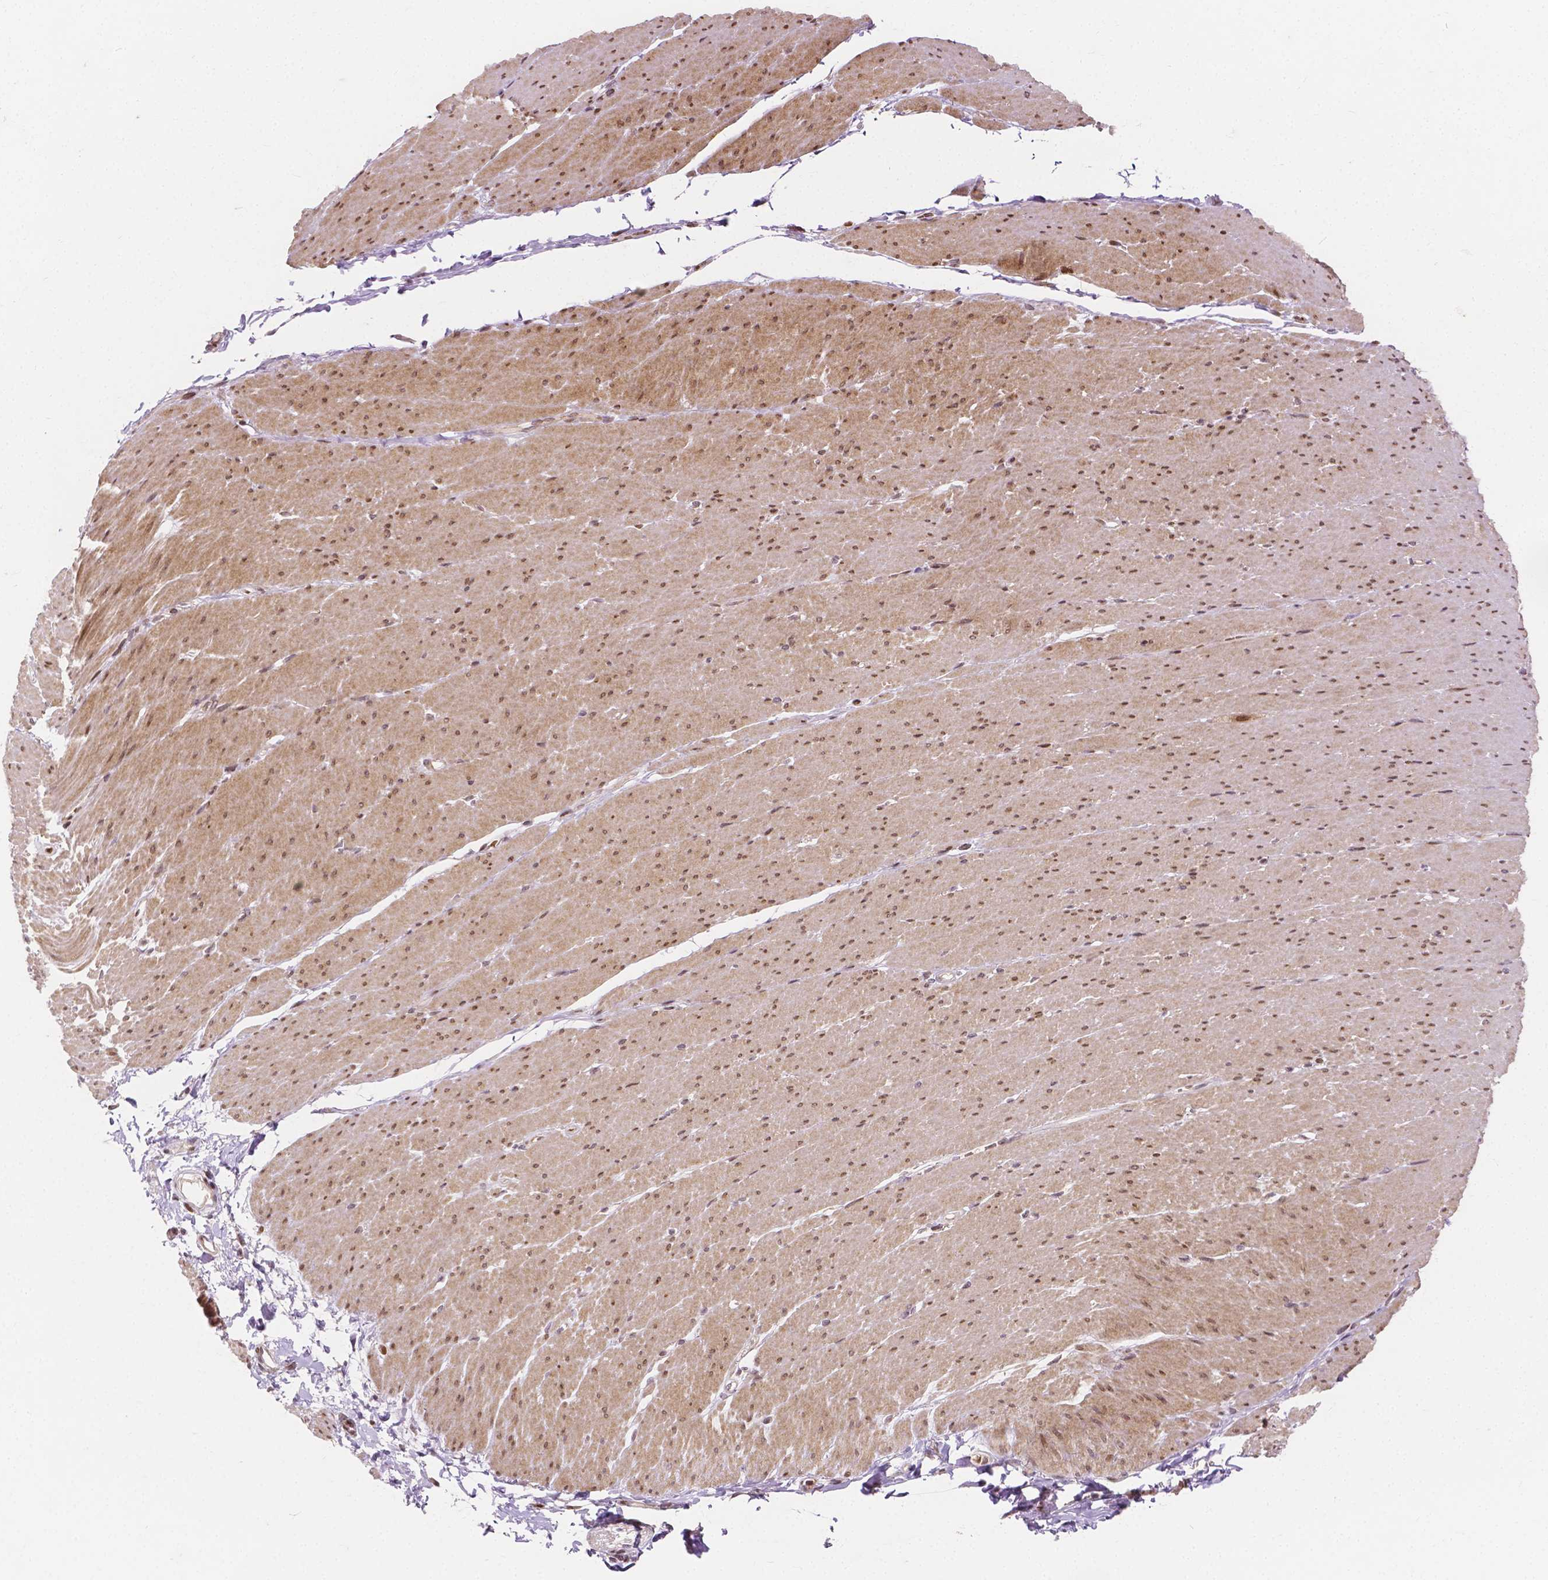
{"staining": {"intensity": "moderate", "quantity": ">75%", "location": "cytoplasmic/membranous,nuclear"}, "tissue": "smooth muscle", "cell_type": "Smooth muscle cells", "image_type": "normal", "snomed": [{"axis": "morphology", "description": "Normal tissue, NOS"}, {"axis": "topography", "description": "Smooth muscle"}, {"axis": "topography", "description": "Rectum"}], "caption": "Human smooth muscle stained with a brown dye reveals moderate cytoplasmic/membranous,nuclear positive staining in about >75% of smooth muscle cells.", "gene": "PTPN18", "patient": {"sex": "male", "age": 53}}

■ ■ ■ ■ ■ ■ ■

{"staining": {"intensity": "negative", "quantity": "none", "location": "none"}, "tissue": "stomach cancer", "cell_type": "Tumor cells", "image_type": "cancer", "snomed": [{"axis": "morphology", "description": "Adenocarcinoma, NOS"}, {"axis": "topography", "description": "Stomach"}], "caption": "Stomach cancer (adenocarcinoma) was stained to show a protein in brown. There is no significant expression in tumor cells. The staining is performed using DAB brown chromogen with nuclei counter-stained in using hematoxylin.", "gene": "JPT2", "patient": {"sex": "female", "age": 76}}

■ ■ ■ ■ ■ ■ ■

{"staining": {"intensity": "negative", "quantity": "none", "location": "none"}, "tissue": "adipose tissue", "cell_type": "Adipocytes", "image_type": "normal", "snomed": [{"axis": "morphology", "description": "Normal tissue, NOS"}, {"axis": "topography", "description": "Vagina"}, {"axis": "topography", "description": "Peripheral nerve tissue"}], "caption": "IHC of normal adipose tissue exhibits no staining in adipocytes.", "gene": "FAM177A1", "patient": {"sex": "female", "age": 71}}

■ ■ ■ ■ ■ ■ ■

» EXERCISE AIM:
Check the lines above and copy each one that includes "none".

» RESPONSE FOR THIS EXERCISE:
{"staining": {"intensity": "negative", "quantity": "none", "location": "none"}, "tissue": "stomach cancer", "cell_type": "Tumor cells", "image_type": "cancer", "snomed": [{"axis": "morphology", "description": "Adenocarcinoma, NOS"}, {"axis": "topography", "description": "Stomach"}], "caption": "Stomach cancer (adenocarcinoma) was stained to show a protein in brown. There is no significant expression in tumor cells. The staining is performed using DAB brown chromogen with nuclei counter-stained in using hematoxylin.", "gene": "JPT2", "patient": {"sex": "female", "age": 76}}
{"staining": {"intensity": "negative", "quantity": "none", "location": "none"}, "tissue": "adipose tissue", "cell_type": "Adipocytes", "image_type": "normal", "snomed": [{"axis": "morphology", "description": "Normal tissue, NOS"}, {"axis": "topography", "description": "Vagina"}, {"axis": "topography", "description": "Peripheral nerve tissue"}], "caption": "IHC of normal adipose tissue exhibits no staining in adipocytes.", "gene": "FAM177A1", "patient": {"sex": "female", "age": 71}}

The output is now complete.